Mountain Quarries Company later mined this limestone deposit for cement and processing sugar beets. At peak production, the plant employed 150-200 men—who would work two, eight-hour shifts—and produced 1,000-1,500 tons of limestone per day. 

The seven-mile-long standard gauge Mountain Quarries Railroad and the Mountain Quarries Bridge were located on the Middle Fork of the American River in El Dorado County east of Auburn. Both were built simultaneously beginning in 1910. Over 1,000 men were employed in this effort at a cost of close to a million dollars, which would be $25 million today.

George Herrington, an engineer with the Southern Pacific Railroad, was in charge of construction on the Mountain Quarries Railroad. Palmer, McBride, and Quail was the contractor with approximately 600 men working on the project, which began in Placer County and ended across the river in El Dorado County. Lumber for the 17 trestles and the scaffolding used to construct the bridge were supplied by Auburn Lumber Company. 

 The Mountain Quarries Bridge—designed by John Leonard and built by Duncanson and Harrelson Company—still stands at the confluence of the Middle and North Forks of the American River. 

Concrete bases—which are actually hollow boxes with 18-inch-thick concrete walls reinforced with one-and-a-half-inch twisted steel bars and filled with uncrushed rock—sit on top of bedrock at the bottom of the river and support the piers. The arches are also hollow and filled with crushed limestone. The railbed was filled with sand and topped with limestone.

RECORDED INFORMATION:
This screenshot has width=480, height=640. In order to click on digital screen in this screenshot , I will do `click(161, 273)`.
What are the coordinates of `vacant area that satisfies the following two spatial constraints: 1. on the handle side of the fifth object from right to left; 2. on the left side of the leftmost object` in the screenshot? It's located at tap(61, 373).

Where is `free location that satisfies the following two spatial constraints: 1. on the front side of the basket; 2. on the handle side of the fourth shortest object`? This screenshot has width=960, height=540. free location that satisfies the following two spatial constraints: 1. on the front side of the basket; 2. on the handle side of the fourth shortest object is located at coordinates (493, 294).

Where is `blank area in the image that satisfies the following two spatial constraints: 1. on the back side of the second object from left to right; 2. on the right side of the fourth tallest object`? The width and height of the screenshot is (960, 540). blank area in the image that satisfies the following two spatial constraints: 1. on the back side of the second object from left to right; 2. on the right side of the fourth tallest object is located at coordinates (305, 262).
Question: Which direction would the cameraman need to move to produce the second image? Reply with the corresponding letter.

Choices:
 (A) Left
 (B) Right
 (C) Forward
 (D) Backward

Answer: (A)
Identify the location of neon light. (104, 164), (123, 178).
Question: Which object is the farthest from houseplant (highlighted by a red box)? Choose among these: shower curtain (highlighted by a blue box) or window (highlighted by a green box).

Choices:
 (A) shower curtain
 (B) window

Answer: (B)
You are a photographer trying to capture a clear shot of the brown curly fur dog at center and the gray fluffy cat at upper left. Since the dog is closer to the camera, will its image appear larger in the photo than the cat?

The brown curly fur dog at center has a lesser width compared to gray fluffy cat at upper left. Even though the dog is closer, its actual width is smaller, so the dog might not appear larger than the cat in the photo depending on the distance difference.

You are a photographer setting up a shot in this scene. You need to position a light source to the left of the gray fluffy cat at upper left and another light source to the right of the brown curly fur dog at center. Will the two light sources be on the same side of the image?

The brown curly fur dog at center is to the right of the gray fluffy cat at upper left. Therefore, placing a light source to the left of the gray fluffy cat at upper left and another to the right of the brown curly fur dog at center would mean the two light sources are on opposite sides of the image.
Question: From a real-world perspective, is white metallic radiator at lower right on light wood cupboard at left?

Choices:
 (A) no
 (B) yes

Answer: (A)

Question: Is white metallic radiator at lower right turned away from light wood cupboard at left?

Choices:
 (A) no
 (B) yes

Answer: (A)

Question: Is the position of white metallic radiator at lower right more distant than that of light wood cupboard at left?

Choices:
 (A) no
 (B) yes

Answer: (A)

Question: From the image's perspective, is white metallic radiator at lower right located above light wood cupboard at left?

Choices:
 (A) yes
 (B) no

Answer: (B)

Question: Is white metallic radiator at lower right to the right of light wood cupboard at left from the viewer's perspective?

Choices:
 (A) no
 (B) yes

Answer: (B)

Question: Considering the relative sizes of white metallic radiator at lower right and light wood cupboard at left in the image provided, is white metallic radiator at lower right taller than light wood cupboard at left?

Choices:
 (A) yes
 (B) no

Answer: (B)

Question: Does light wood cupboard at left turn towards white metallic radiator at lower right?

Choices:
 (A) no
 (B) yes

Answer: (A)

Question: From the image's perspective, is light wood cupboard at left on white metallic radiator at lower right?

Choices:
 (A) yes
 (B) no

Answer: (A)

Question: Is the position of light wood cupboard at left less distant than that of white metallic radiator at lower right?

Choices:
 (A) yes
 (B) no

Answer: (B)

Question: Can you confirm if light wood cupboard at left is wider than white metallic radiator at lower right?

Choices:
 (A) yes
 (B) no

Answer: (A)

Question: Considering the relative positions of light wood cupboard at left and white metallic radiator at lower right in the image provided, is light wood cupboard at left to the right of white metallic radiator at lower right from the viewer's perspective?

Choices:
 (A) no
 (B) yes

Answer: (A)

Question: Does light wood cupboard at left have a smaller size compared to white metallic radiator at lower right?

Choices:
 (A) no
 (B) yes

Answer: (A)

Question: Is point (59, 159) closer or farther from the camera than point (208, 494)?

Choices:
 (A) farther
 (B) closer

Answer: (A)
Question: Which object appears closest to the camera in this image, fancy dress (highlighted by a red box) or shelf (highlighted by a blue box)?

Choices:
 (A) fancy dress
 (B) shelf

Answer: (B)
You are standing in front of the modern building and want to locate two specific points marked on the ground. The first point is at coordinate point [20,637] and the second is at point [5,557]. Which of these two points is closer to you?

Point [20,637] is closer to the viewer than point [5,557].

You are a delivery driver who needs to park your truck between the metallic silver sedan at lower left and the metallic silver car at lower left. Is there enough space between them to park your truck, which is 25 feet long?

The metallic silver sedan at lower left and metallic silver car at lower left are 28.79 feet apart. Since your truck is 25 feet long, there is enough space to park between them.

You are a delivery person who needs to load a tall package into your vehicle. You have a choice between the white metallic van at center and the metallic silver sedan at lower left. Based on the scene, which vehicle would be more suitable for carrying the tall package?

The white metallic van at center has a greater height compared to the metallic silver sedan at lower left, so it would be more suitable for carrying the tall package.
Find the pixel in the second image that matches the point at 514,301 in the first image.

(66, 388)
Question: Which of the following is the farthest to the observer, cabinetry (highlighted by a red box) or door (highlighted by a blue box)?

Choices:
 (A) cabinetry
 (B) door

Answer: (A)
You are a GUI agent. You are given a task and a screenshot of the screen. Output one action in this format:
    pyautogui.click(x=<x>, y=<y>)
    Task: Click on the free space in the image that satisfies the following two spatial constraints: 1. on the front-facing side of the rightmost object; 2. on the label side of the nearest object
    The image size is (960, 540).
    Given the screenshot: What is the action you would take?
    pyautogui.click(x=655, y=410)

PROBLEM TO SOLVE: Update the Mountain Quarries passage from "The seven-mile-long standard" to "be $25 million today." by putting "at the same time" in place of "simultaneously", and give that stretch again.

YOUR RESPONSE:
The seven-mile-long standard gauge Mountain Quarries Railroad and the Mountain Quarries Bridge were located on the Middle Fork of the American River in El Dorado County east of Auburn. Both were built at the same time beginning in 1910. Over 1,000 men were employed in this effort at a cost of close to a million dollars, which would be $25 million today.